I can remember doing this as an adult myself to my own husband and children- getting upset about something (say, clutter on the counter) and then exploding about it. In the middle of the explosion feeling ashamed and guilty and taking it back "oh, actually it's okay, no big deal" then getting pissed about it again and going back to berating. Like Brené Brown says, "I can be scary when I'm scared."


It feels so affirming when someone you don't know out in the world describes your childhood experience. I felt so seen and understood because I deeply know that feeling- a child hunting for certainty in an uncertain world. What's going to happen?
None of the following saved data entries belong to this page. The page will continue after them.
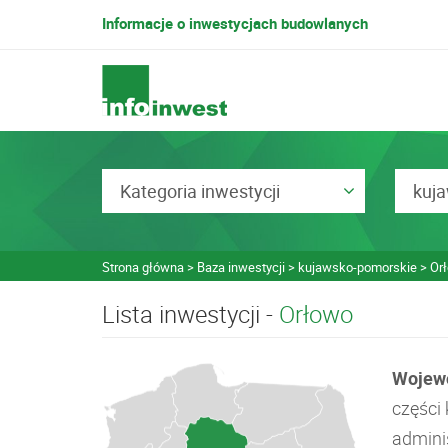
Informacje o inwestycjach budowlanych
Kategoria inwestycji
kuj
Strona główna
Baza inwestycji
kujawsko-pomorskie
Or
Lista inwestycji -
Orłowo
Wojew
części
admini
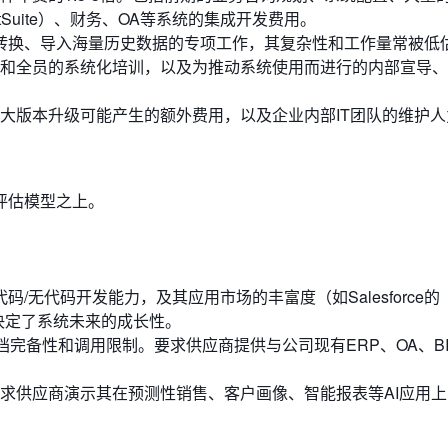
e NetSuite）、财务、OA等系统的集成开发费用。
洗、转换、导入海量历史数据的专项工作，其复杂性和工作量常被低
和全员的系统化培训，以及为推动系统使用而进行的内部宣导、
大版本升级可能产生的额外费用，以及企业内部IT团队的维护人
评估模型之上。
码/无代码开发能力，及其应用市场的丰富度（如Salesforce的
ce），这决定了系统未来的成长性。
档完备性和调用限制。要求供应商提供与公司现有ERP、OA、B
求供应商演示其在预测性销售、客户画像、智能报表等AI应用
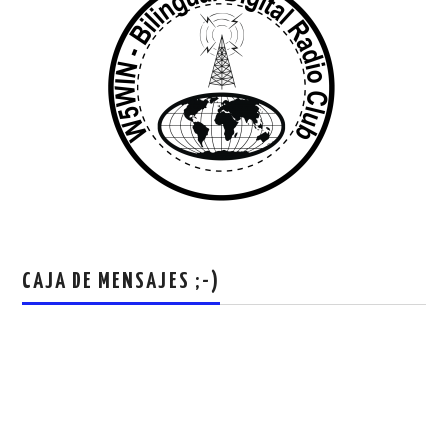
CAJA DE MENSAJES ;-)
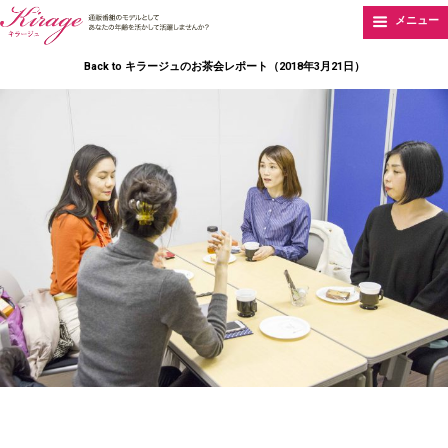
メニュー
Back to キラージュのお茶会レポート（2018年3月21日）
I don't think any of us knew. My parents both grew up in alcoholic homes (welcome to the perfect 1950's) and then became parents in 1971. People didn't openly talked about mental health issues or ask for help. Who the hell would do that? I mean, my mom saw a psychiatrist briefly in the 80's, but didn't keep going because it was an hour away and there wasn't anyone to take care of my younger brother. It makes me sad and mad thinking of the opportunity she didn't take, and more determined to take my own.


There are reasons my parents behaved the way they did, and their parents, and me, too- I behaved that way too. I feel incredibly grateful that I'm able to recognize my behavior and change it. I work diligently both in therapy and in life because I don't want to pass the suck ball eggshell lineage of fears and doubt on to my own boys. Giving my children a steady stable mothering, being a place of safety and security for them is one of my highest priorities.


Understanding the way I am in the world is a lifelong process. This part, this eggshell piece, is a huge piece of who I am, why I am the way I am. Taking that apart, dismantling it and creating a malleable surface instead of a shell is what I work towards every day. Becoming a home in my own body, a refuge in my own mind- and both of those things in my own heart, steadily loving myself and who I am.